- Vos tâches:
a - Dans l'extrait sur la civilisation occidentale face à la pandémie, quel auteur est présenté comme un produit éminemment achevé de cette civilisation ?
b - Relevez tous les continents mentionnés dans l'extrait sur la civilisation occidentale face à la pandémie.
c - Poursuivez l'extrait sur la civilisation occidentale face à la pandémie après sa dernière phrase.

- Extrait fourni:

--

La vision historique de la civilisation occidentale relevée ici par Paul Valéry, un produit éminemment achevé de cette même civilisation, incite donc à une réflexion globale qui fasse droit aux questions de sens, qui interroge en profondeur l’histoire de l’humanité et qui indique une trajectoire à la fois axiologique, sémantique et téléologique à l’aventure commune de l’humanité. Son autorité intellectuelle a ouvert un vaste champ de réflexion qui permet de rêver mieux pour notre monde que le triste théâtre dont il est l’objet en ce moment. En conséquence, il sera malhonnête de lire en filigrane dans notre modeste réflexion un procès de la civilisation occidentale. Nous n’en avons guère la prétention. Celles et ceux qui, massivement, meurent en Amérique, en Europe, en Asie, en Océanie et manifestement dans une moindre proportion en Afrique, partagent la même humanité.
Notre compassion pour le drame en cours est donc entière et ne souffre d’aucune ambiguïté. Comment ne le serait-il d’ailleurs pas lorsqu’il parait, de toute évidence, que la pandémie frappe de plein fouet aussi bien les croyants que les non-croyants ? Pourquoi ce Dieu dont nous avons pourtant dit qu’il a été expulsé de la civilisation occidentale n’aurait pas épargné ceux qui ont indéfectiblement mis leur confiance en lui ? Au nom de quelle justice les fidèles au Dieu dont l’Occident se serait émancipé doivent-ils subir le même sort que les acteurs du « Grand Remplacement » de ce Dieu ? Quel crédit reste t-il finalement de ce Dieu dans le cœur de celles et ceux, croyants, qui vivent actuellement le traumatisme de la violence de cette pandémie et, surtout, de la disparition de leurs parents et amis ? Avec quelle image de Dieu continueront-ils leur aventure humaine à la sortie de cette crise ?

--

- Entrées fournies:

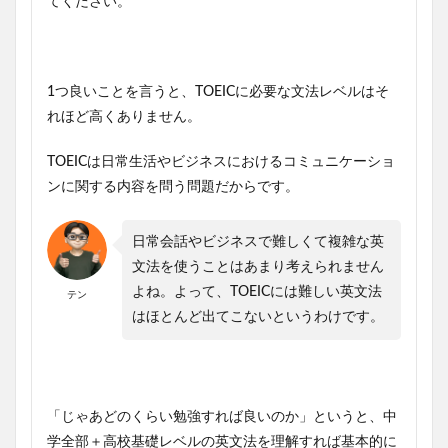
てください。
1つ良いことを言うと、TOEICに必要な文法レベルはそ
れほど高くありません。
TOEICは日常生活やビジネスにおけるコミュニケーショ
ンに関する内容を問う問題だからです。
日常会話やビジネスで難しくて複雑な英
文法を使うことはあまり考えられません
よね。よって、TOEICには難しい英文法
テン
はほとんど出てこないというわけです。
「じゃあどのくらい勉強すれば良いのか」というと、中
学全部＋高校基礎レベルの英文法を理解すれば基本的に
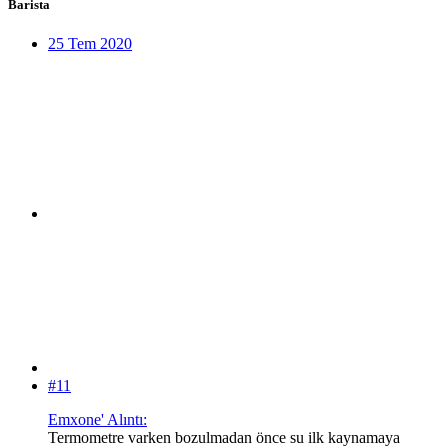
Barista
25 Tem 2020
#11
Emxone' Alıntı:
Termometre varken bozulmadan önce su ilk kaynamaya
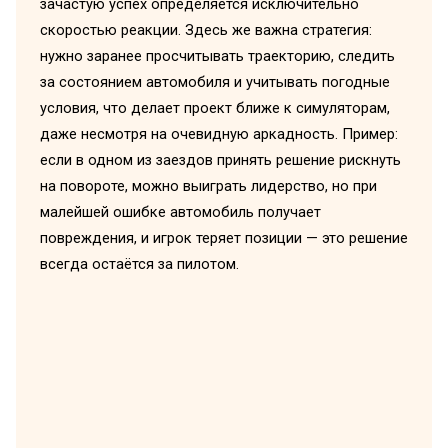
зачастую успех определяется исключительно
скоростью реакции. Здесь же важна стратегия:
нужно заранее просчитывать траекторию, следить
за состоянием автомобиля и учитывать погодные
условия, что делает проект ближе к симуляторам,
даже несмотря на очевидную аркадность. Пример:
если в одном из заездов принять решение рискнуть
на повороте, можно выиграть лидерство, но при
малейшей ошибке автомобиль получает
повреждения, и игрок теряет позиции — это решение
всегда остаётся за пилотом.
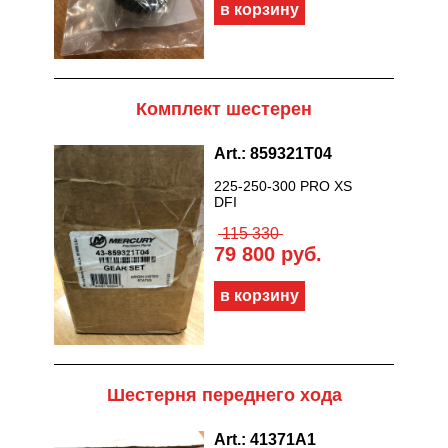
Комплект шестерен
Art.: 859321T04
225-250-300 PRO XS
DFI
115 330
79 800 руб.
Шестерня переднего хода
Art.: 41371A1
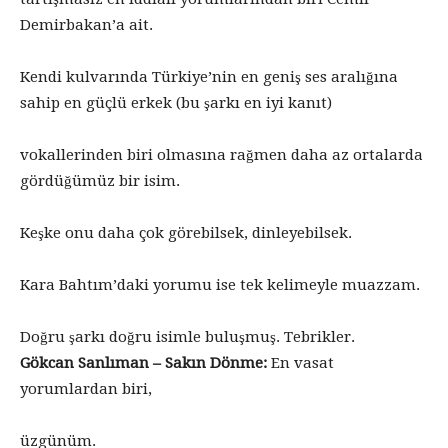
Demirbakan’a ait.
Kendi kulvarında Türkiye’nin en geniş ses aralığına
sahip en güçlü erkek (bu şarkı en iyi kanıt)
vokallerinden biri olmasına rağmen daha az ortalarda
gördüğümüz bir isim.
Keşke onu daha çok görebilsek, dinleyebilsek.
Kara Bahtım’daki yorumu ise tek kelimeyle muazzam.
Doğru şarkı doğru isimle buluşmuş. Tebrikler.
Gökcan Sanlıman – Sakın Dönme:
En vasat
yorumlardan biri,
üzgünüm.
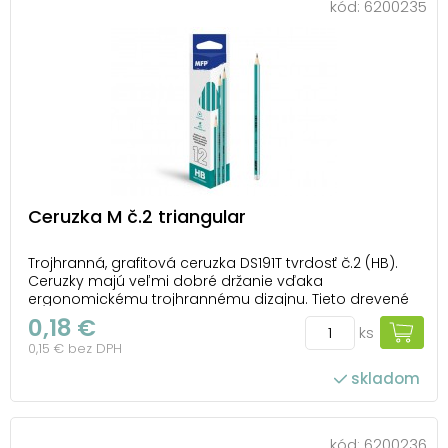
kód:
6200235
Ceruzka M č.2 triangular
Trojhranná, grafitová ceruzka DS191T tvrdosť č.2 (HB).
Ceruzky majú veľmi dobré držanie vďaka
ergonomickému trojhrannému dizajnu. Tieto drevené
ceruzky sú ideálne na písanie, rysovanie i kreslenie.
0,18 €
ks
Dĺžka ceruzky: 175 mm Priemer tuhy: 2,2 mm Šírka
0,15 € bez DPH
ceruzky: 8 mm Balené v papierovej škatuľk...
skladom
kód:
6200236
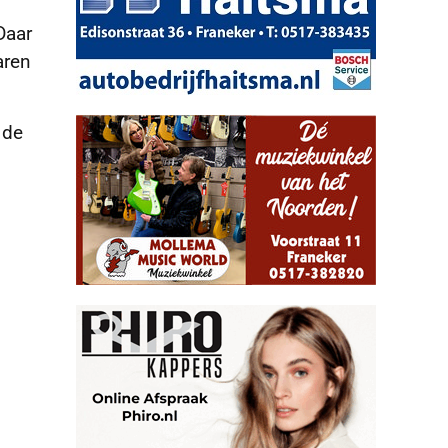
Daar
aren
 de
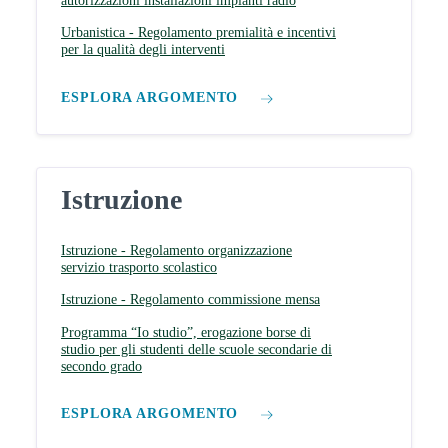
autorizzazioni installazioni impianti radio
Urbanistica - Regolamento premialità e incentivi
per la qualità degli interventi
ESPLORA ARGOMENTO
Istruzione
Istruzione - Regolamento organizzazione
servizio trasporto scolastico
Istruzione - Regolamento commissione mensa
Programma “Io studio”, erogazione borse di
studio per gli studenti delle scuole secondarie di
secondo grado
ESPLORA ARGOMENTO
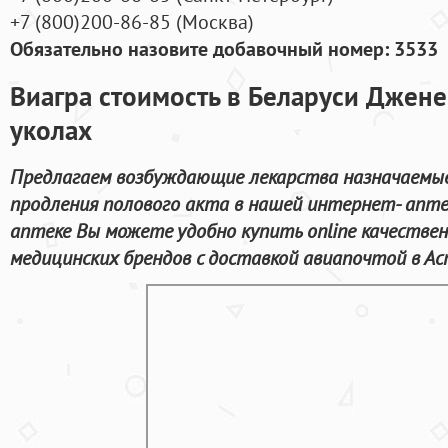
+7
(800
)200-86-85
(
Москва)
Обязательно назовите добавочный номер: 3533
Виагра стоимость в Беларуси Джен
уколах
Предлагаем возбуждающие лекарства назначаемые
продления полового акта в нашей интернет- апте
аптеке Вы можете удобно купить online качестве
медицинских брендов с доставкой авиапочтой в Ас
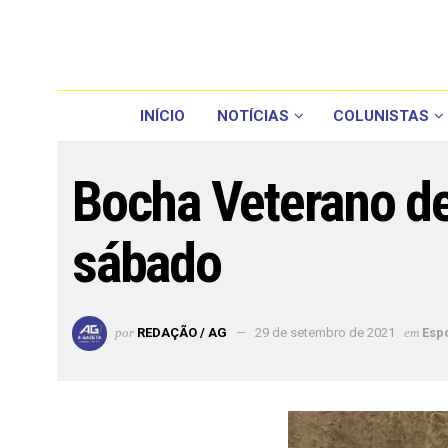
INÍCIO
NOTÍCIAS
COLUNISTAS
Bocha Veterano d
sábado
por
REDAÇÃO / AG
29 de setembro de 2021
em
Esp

--

- Réponses attendues:
a - Paul Valéry.

b - Amérique, Europe, Asie, Océanie, Afrique.

c -
De la même façon, ceux pour qui la question de Dieu ne se pose qu’accessoirement ou subsidiairement dans la destinée de l’homme pourraient-ils encore éventuellement oser le pas de la foi après l’avoir vu silencieux face à un tsunami sanitaire ayant emporté, au bas mot, plus de cent mille personnes ? « Votre Dieu n’a rien pu nous faire ! » pourraient-ils à raison être tentés de scander en radicalisant leur vision athéiste du monde. Ce qui est sûr, la pandémie du coronavirus, aussi funeste qu’elle puisse paraître, a l’intérêt de provoquer, à sa manière, notre monde en la mettant en demeure de se positionner face à deux questions majeures : la question de l’Homme et la question de Dieu.
Ces deux questions, pour peu qu’on y voit de près, posent l’irrésistible mais sulfureux problème de l’interaction entre la foi et la raison qu’une phrase désormais célèbre de l’Encyclique Fides et ratio du pape Jean-Paul II a éclairé d’une lumière nouvelle : « La foi et la raison sont comme les deux ailes qui permettent à l’esprit humain de s’élever vers la contemplation de la vérité ». Il devient impérieux pour l’Occident de la raison pure et critique, dans un élan d’ouverture à la vérité, de s’ouvrir plus intimement à la foi et donc à la personne de Dieu. Dès lors que le pas décisif de symbiose sera posé entre la foi et la raison dans la conscience collective occidentale, il sera plus acceptable, dans les présentes vallées de larmes, de s’ouvrir à l’espérance qu’engendre cette foi. L’Homme saura jusqu’où il ne pourra plus aller. Et Dieu sera reconnu pour ce qu’il est.